Question

While creating a "force download" action I discovered that ALL responses generated by the controller are including the UTF-8 BOM (). This is not relevant for regular pages, but for downloaded files is undesirable, since JPG or ZIP are reported as corrupt for several Windows viewing softwares. So, the main goal is to remove the BOM from controller output.

Until now I've done this:

1-Use Win Grep to search for BOM chunk on every file on my site. Zero results.

2-Create a non-symfony test.php on the same web server and check output on the client. No BOM there.

Any ideas?

Thanks in advance, Z

UPDATE: Test Code 1. The resulting JPG includes the BOM.

public function downloadAction(Request $request){
    $filename= 'test.jpg';
    $response = new Response(file_get_contents($filename));
    $response->headers->set('Content-Type',mime_content_type($filename));        
    $response->headers->set('Content-Disposition', 'attachment; filename="' . basename($filename) . '"');
   return $response;

}

Test Code 2. The resulting page also includes the BOM.
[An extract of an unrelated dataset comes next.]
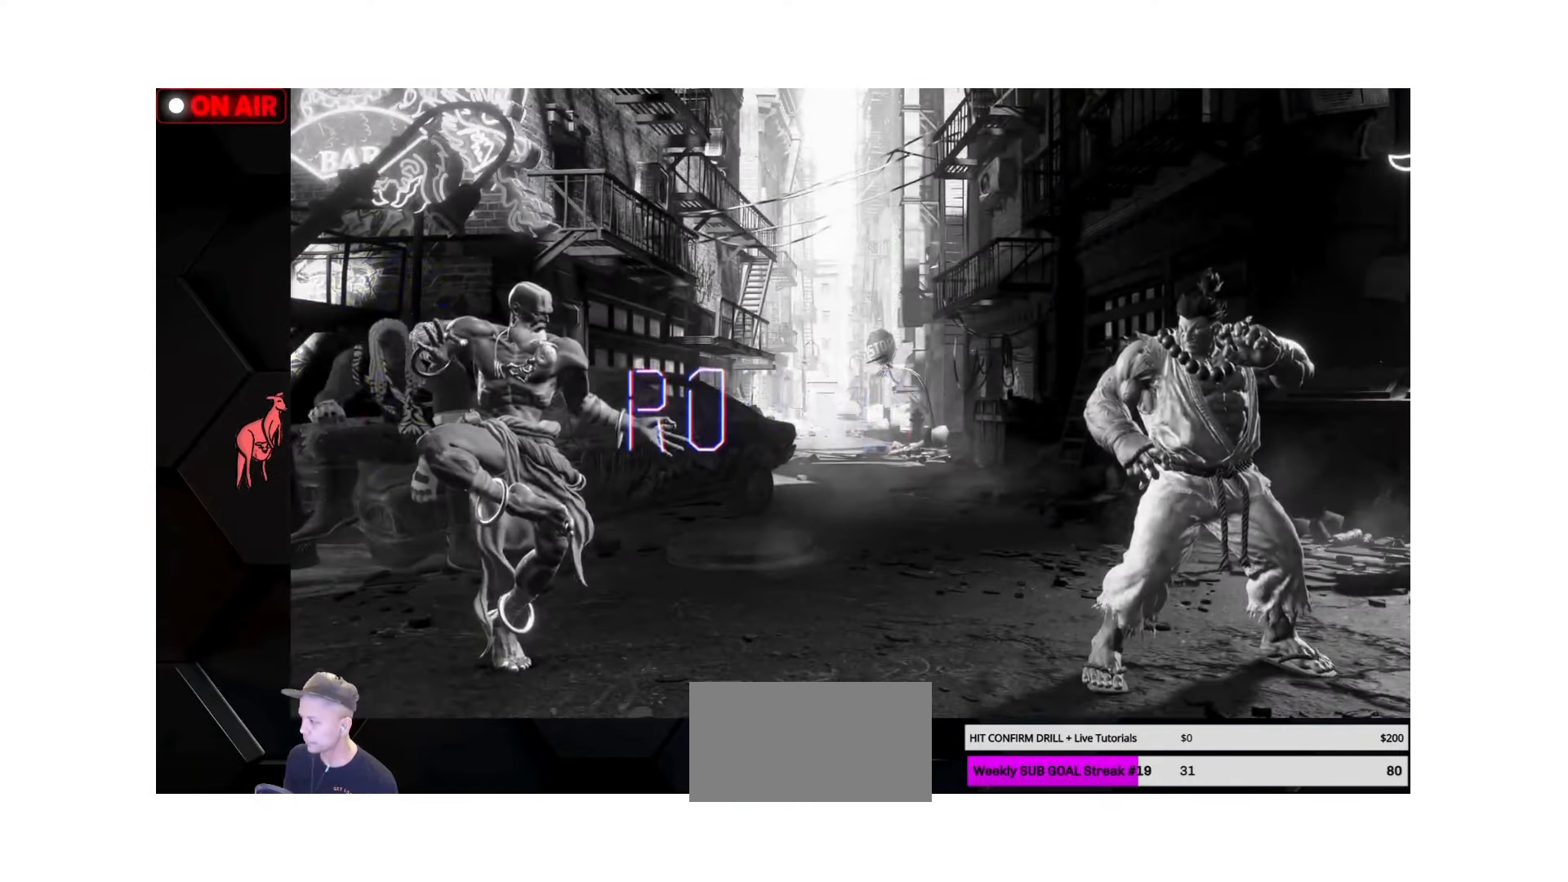
{"buttons": [], "left_stick": "center", "events": [[67, "CROSS", "up"], [150, "CROSS", "down"], [200, "CROSS", "up"]]}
public function downloadAction(Request $request){
echo 'hello world.';
exit; 

}

UPDATE2: I just tried this: create a brand new symfony2 project from scratch, added a test controller/action using same IDE, and guess what: NO BOM..so, my guess is that something inside my symfony site is intercepting the response and adding the BOM chunk.

Was it helpful?

Solution

The famous UTF-8 BOM had been added by LocalizeRoute.php twig extension under PEAR. In my particular case it seams Symfony filters all responses through this file, adding the BOM chunk to every page been delivered. Removing the BOM from LocalizeRoute.php was enough to fix the problem. Credits to nifr for suggesting the BOM-search. Used free window's tool WinGrep to run the binary search through the whole server. Thanks a lot.